→ SUPPLIED MATERIAL:
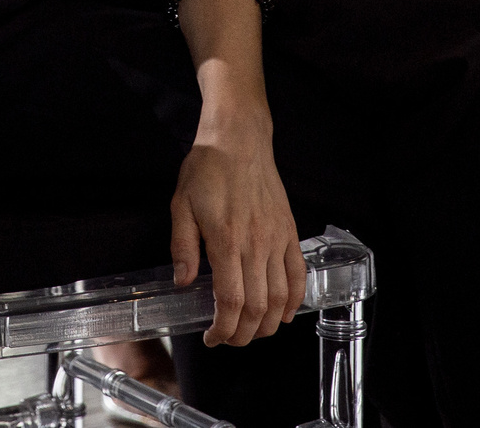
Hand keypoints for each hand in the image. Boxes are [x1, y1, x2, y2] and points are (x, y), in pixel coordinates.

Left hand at [169, 106, 305, 346]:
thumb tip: (183, 283)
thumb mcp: (181, 205)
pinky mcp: (289, 232)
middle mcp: (255, 244)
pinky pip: (298, 274)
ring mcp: (276, 239)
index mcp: (226, 240)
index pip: (230, 301)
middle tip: (229, 339)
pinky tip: (284, 313)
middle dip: (243, 334)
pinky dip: (295, 300)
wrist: (238, 140)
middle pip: (257, 307)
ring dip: (268, 324)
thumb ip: (182, 248)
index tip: (212, 337)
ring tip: (252, 331)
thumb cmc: (207, 169)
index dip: (223, 329)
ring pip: (280, 297)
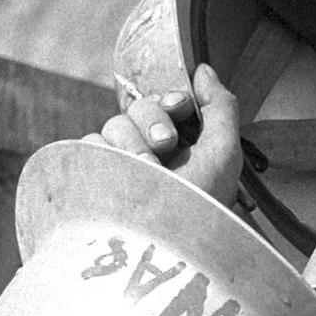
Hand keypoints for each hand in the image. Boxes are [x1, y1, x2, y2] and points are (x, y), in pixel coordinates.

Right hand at [92, 60, 242, 207]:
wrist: (163, 246)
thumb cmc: (201, 204)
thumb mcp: (224, 154)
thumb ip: (221, 107)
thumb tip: (204, 70)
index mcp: (183, 148)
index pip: (168, 103)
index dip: (172, 100)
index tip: (180, 108)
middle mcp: (151, 155)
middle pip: (140, 106)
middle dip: (153, 120)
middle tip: (165, 146)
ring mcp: (120, 166)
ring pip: (115, 123)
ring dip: (133, 144)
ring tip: (146, 174)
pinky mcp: (91, 176)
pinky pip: (90, 142)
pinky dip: (105, 156)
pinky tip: (121, 179)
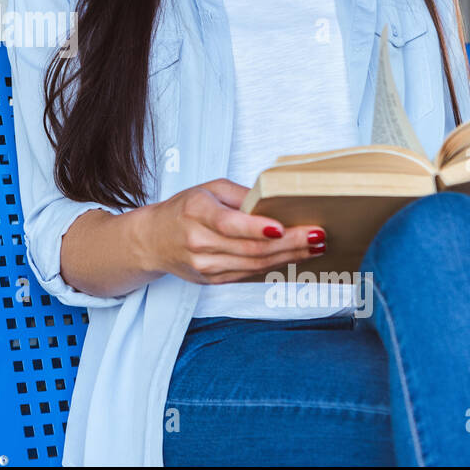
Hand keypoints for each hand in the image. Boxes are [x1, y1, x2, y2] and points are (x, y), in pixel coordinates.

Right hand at [138, 178, 326, 284]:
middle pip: (250, 248)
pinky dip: (274, 266)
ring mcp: (204, 265)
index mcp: (196, 212)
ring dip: (288, 257)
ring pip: (253, 264)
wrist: (152, 240)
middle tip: (317, 236)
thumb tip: (277, 201)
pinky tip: (293, 258)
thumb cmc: (183, 208)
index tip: (284, 226)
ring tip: (314, 247)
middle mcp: (198, 242)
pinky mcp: (211, 280)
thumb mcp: (208, 189)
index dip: (258, 227)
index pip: (230, 224)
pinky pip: (248, 274)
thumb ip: (241, 195)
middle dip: (289, 243)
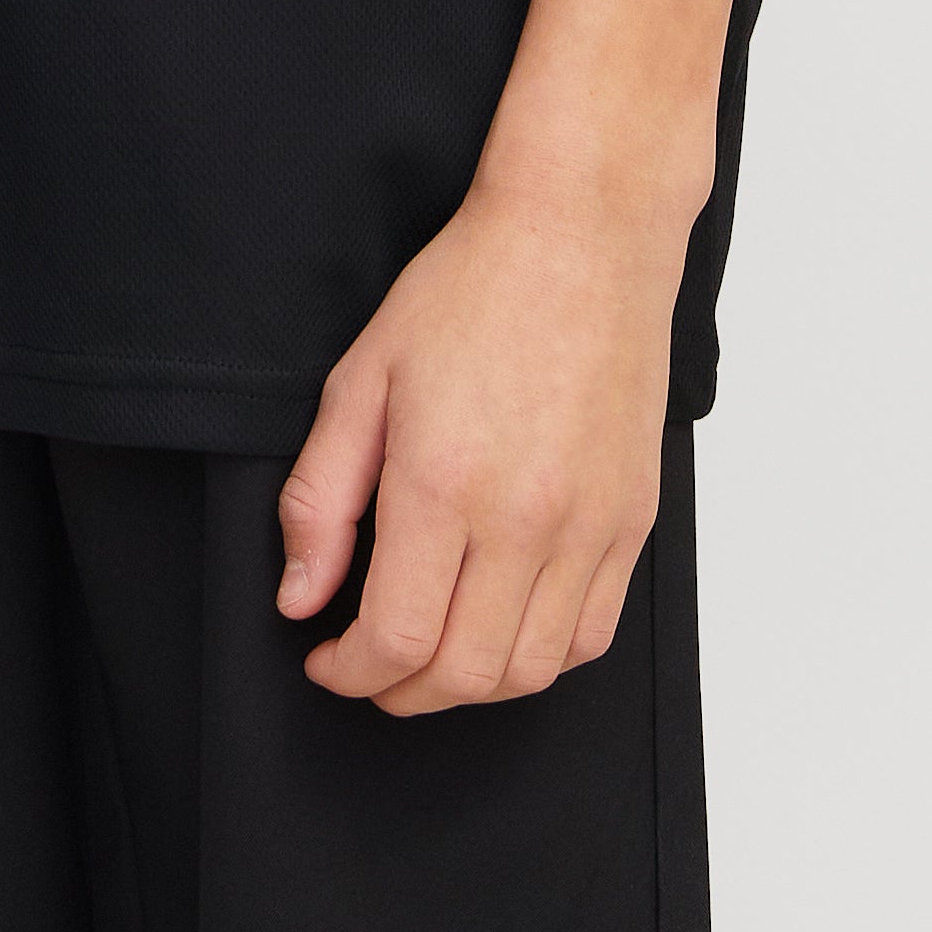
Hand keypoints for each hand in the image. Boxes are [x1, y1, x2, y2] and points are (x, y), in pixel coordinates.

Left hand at [274, 160, 696, 714]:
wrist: (580, 238)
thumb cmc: (469, 292)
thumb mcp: (361, 378)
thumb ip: (321, 498)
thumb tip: (300, 598)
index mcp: (443, 484)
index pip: (394, 640)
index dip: (347, 673)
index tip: (325, 656)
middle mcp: (524, 520)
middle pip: (462, 676)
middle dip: (398, 692)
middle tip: (366, 664)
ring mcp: (588, 526)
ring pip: (530, 672)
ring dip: (468, 686)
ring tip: (430, 650)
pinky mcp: (631, 521)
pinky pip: (589, 636)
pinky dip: (539, 658)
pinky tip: (500, 625)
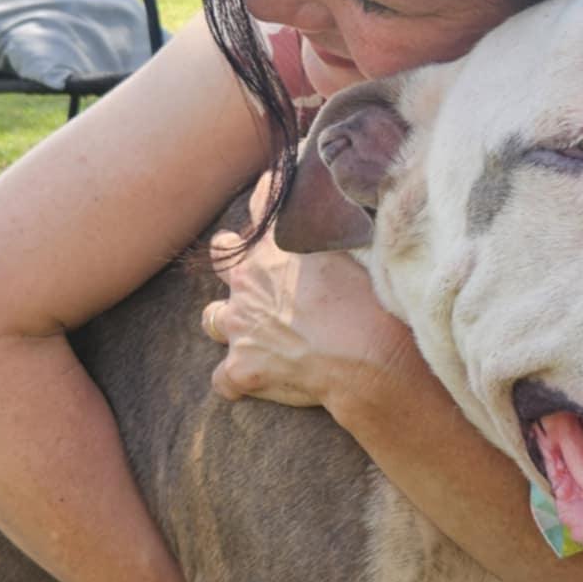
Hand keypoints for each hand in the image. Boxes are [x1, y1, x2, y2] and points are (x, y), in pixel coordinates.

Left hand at [204, 176, 417, 409]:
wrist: (368, 356)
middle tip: (259, 275)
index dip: (269, 201)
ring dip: (229, 322)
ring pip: (212, 318)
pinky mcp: (240, 369)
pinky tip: (257, 383)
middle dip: (234, 259)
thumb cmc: (370, 302)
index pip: (262, 202)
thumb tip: (340, 198)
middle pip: (222, 251)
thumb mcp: (353, 246)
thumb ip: (332, 225)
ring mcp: (239, 326)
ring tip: (254, 333)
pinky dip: (237, 382)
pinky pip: (224, 380)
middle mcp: (247, 281)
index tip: (279, 206)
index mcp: (274, 246)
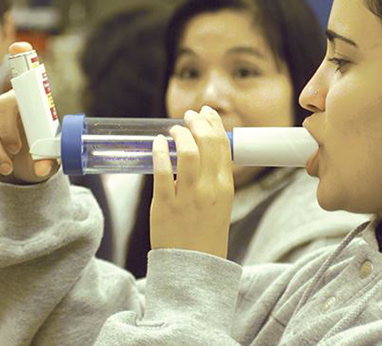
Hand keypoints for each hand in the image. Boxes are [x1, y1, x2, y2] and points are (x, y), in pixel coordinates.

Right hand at [0, 42, 57, 183]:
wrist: (20, 169)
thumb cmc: (37, 156)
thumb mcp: (47, 160)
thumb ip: (47, 162)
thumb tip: (41, 169)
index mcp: (31, 102)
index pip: (28, 78)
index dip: (23, 58)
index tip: (19, 47)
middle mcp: (8, 101)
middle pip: (1, 106)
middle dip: (7, 132)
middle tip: (15, 151)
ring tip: (6, 168)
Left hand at [150, 106, 233, 257]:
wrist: (194, 268)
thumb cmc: (205, 234)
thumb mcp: (220, 204)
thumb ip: (213, 178)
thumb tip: (200, 150)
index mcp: (225, 187)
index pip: (223, 147)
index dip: (214, 125)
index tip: (206, 114)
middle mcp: (209, 189)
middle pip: (207, 144)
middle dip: (197, 123)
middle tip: (188, 116)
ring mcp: (187, 197)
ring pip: (186, 153)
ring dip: (179, 134)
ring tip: (172, 130)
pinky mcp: (165, 205)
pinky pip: (161, 171)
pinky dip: (158, 152)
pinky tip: (156, 143)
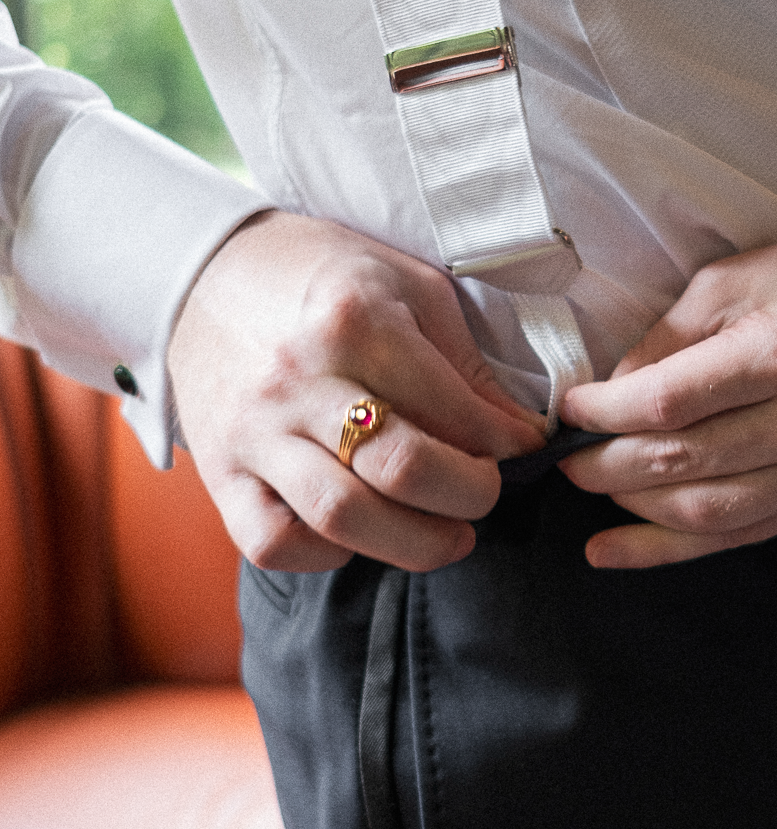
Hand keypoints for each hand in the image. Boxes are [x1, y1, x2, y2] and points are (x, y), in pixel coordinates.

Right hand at [168, 211, 543, 572]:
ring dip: (414, 543)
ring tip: (449, 536)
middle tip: (487, 493)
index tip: (522, 446)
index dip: (506, 442)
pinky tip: (359, 535)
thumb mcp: (405, 284)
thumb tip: (517, 433)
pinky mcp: (221, 474)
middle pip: (402, 469)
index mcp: (352, 321)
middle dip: (469, 495)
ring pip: (341, 516)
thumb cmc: (320, 275)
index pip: (453, 409)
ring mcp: (253, 432)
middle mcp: (298, 379)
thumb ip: (463, 360)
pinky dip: (326, 554)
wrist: (202, 273)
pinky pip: (272, 542)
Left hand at [558, 224, 776, 566]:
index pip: (670, 402)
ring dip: (631, 508)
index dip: (605, 413)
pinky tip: (616, 551)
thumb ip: (668, 340)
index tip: (572, 410)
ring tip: (590, 488)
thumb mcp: (735, 281)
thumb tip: (611, 392)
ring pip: (704, 511)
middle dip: (605, 466)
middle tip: (566, 457)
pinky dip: (669, 550)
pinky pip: (739, 535)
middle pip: (681, 462)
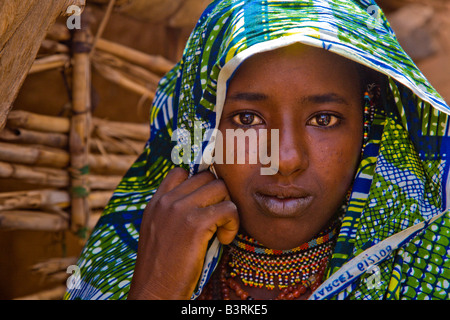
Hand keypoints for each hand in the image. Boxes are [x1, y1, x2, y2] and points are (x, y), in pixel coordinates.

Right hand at [127, 167, 238, 299]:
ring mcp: (179, 209)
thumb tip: (202, 200)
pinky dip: (233, 225)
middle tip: (218, 219)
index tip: (208, 202)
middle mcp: (166, 201)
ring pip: (220, 188)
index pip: (182, 171)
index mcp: (156, 202)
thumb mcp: (158, 231)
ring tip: (221, 230)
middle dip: (219, 196)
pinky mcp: (195, 224)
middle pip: (206, 177)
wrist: (154, 291)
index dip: (200, 183)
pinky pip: (229, 209)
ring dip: (228, 208)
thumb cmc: (163, 267)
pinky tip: (224, 240)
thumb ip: (172, 212)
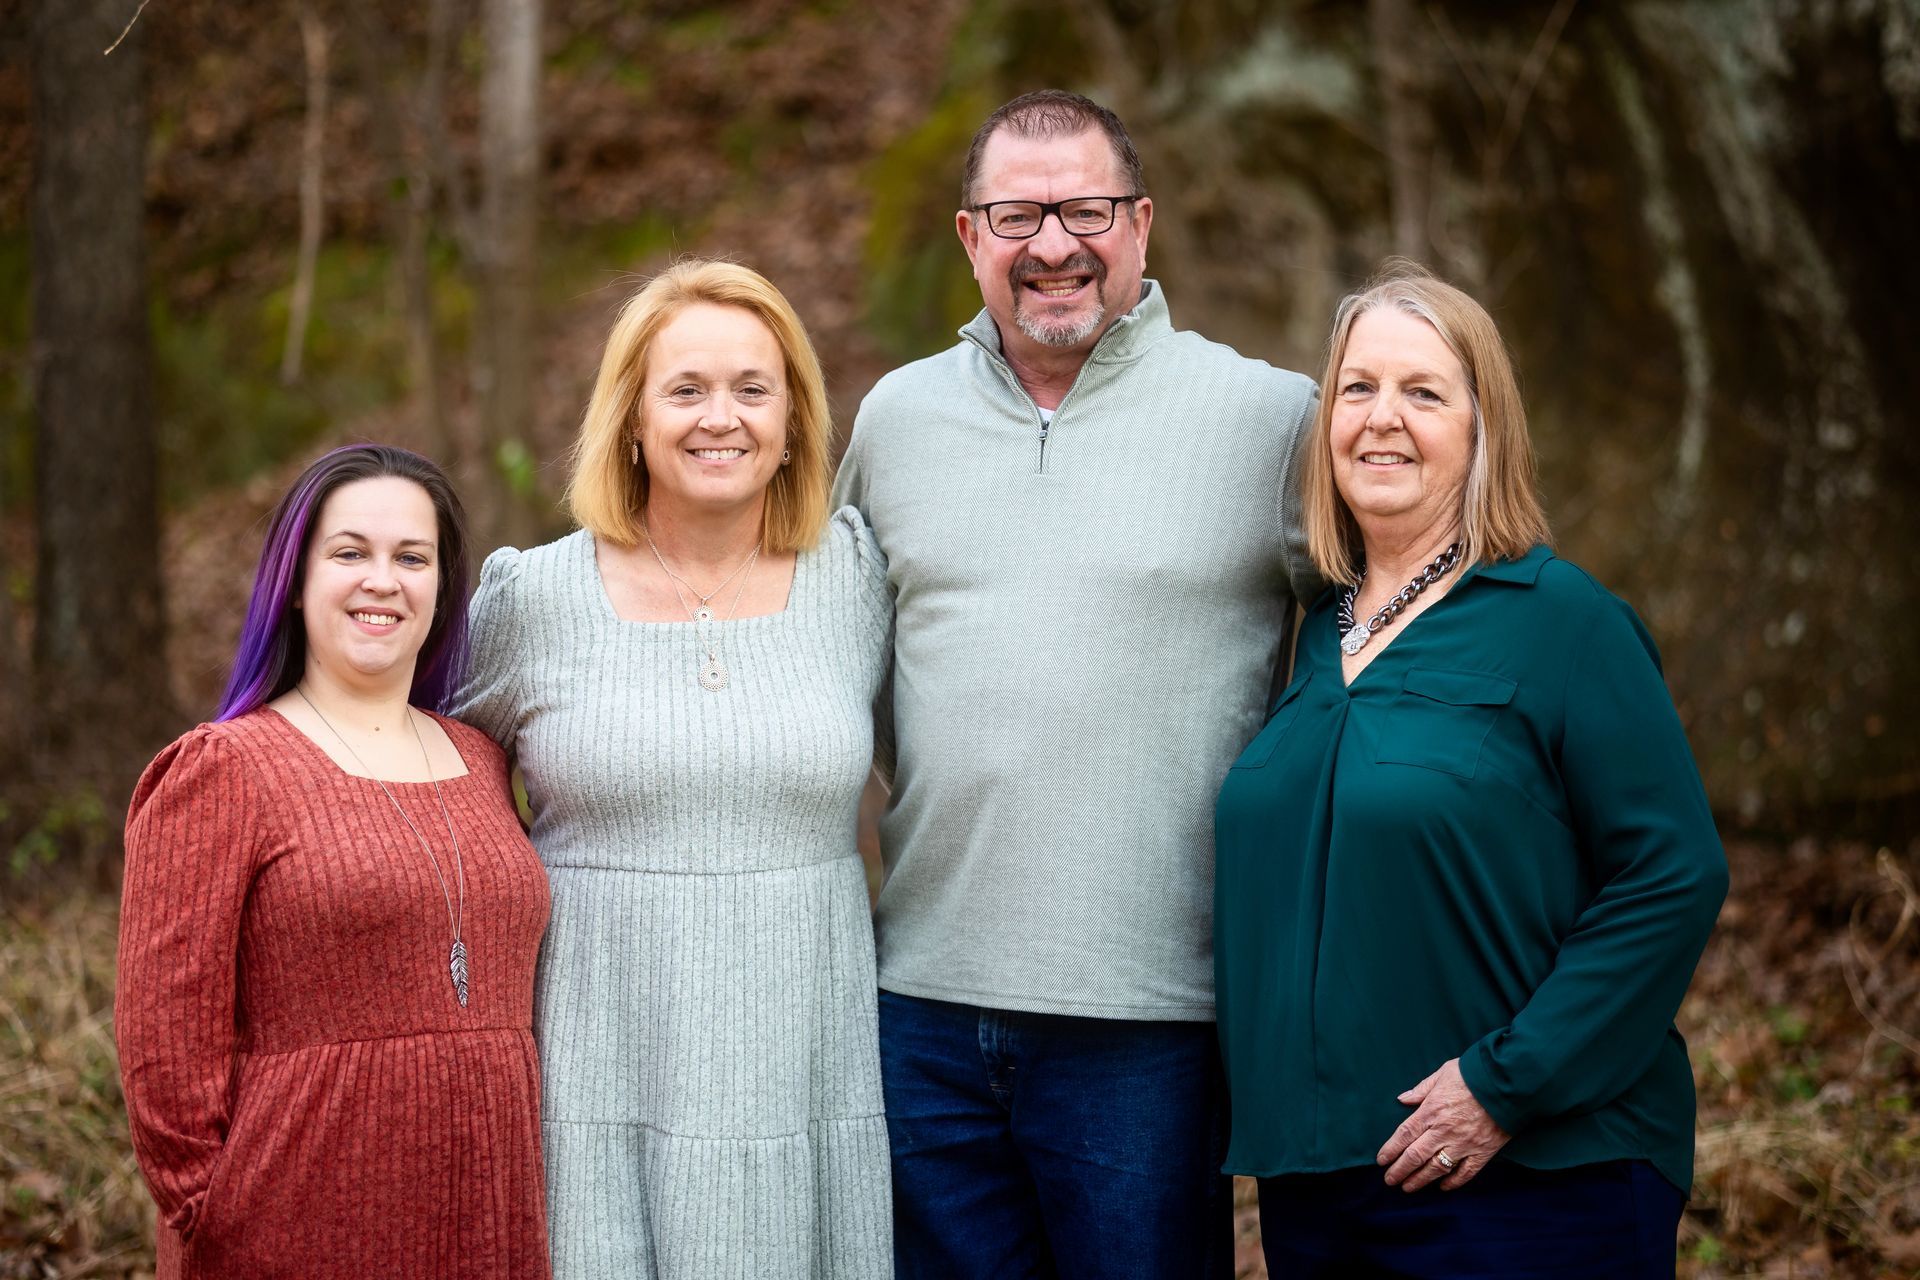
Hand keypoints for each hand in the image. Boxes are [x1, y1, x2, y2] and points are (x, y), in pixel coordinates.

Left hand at [1375, 1058, 1510, 1191]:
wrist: (1508, 1083)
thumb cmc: (1473, 1074)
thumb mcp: (1442, 1073)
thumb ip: (1421, 1089)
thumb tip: (1402, 1099)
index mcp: (1431, 1111)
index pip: (1404, 1135)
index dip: (1391, 1150)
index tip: (1381, 1160)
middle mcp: (1444, 1131)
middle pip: (1415, 1156)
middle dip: (1400, 1170)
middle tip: (1390, 1180)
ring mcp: (1463, 1144)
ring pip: (1436, 1168)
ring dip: (1420, 1180)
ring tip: (1408, 1188)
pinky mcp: (1483, 1152)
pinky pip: (1465, 1173)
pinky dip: (1453, 1182)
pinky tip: (1443, 1187)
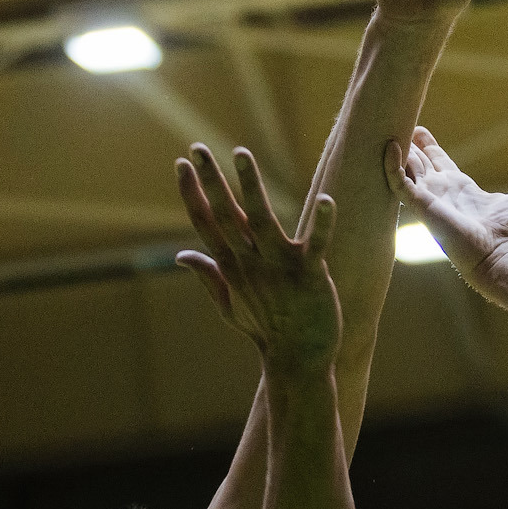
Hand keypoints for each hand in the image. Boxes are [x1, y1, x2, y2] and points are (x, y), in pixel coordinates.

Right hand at [175, 143, 341, 368]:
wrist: (298, 360)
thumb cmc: (267, 329)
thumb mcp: (230, 303)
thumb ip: (208, 275)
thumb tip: (180, 255)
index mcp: (232, 267)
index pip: (205, 223)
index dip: (192, 193)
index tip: (181, 163)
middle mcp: (250, 264)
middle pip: (226, 216)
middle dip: (211, 181)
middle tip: (198, 148)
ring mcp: (280, 268)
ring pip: (262, 220)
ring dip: (251, 187)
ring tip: (241, 154)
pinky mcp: (311, 275)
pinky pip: (317, 244)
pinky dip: (322, 223)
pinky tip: (327, 200)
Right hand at [385, 126, 507, 282]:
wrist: (505, 258)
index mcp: (463, 191)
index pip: (441, 165)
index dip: (430, 148)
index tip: (420, 130)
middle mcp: (444, 196)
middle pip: (420, 166)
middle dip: (409, 147)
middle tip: (396, 123)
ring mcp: (431, 202)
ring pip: (407, 171)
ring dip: (398, 153)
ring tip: (386, 130)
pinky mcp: (423, 207)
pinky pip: (401, 184)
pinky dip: (392, 166)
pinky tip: (388, 147)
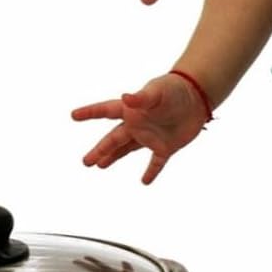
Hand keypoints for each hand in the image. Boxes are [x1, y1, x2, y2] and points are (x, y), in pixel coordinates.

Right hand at [72, 73, 208, 183]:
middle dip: (100, 150)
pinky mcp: (166, 146)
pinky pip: (156, 162)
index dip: (90, 113)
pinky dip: (151, 172)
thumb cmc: (175, 90)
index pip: (106, 111)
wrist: (197, 98)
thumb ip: (142, 97)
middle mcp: (138, 125)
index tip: (73, 115)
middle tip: (86, 162)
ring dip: (114, 157)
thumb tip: (126, 97)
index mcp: (132, 110)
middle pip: (114, 139)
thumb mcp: (157, 92)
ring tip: (100, 166)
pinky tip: (145, 182)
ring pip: (127, 150)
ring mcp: (150, 136)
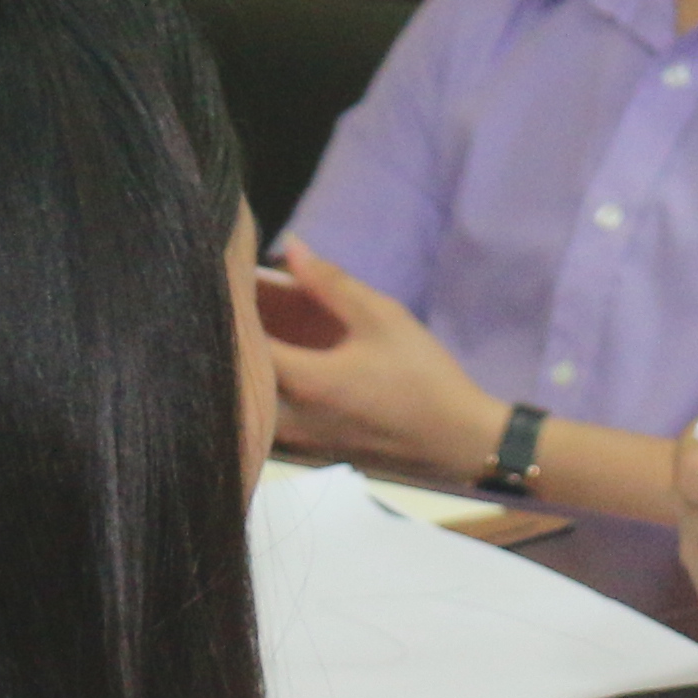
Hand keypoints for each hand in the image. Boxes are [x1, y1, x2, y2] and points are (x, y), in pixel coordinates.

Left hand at [259, 240, 498, 481]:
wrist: (459, 439)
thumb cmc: (421, 375)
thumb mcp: (381, 317)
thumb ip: (329, 282)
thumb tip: (290, 247)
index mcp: (301, 381)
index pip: (243, 341)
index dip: (238, 308)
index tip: (240, 282)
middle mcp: (289, 417)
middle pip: (246, 374)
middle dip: (247, 337)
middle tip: (254, 305)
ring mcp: (300, 440)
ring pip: (261, 399)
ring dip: (262, 366)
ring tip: (273, 332)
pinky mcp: (315, 450)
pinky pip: (280, 415)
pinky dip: (278, 387)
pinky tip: (298, 366)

→ WHAT IS REQUIRED: In the listing above, find the line with "ring mcp: (179, 209)" and the line with "wrist: (154, 291)", then reproduce both and every line between them exactly.

→ ANSWER TO THE PROBLEM:
ring mcp: (179, 209)
thumb tip: (202, 200)
pinky dip: (233, 225)
middle tip: (218, 219)
index tip: (208, 202)
middle mcp: (166, 201)
ring pip: (220, 188)
index pip: (182, 171)
index mcp: (156, 202)
thumb mcp: (158, 231)
ring tip: (221, 230)
middle dip: (219, 196)
pinky mcp: (195, 224)
middle pip: (206, 177)
wrist: (154, 291)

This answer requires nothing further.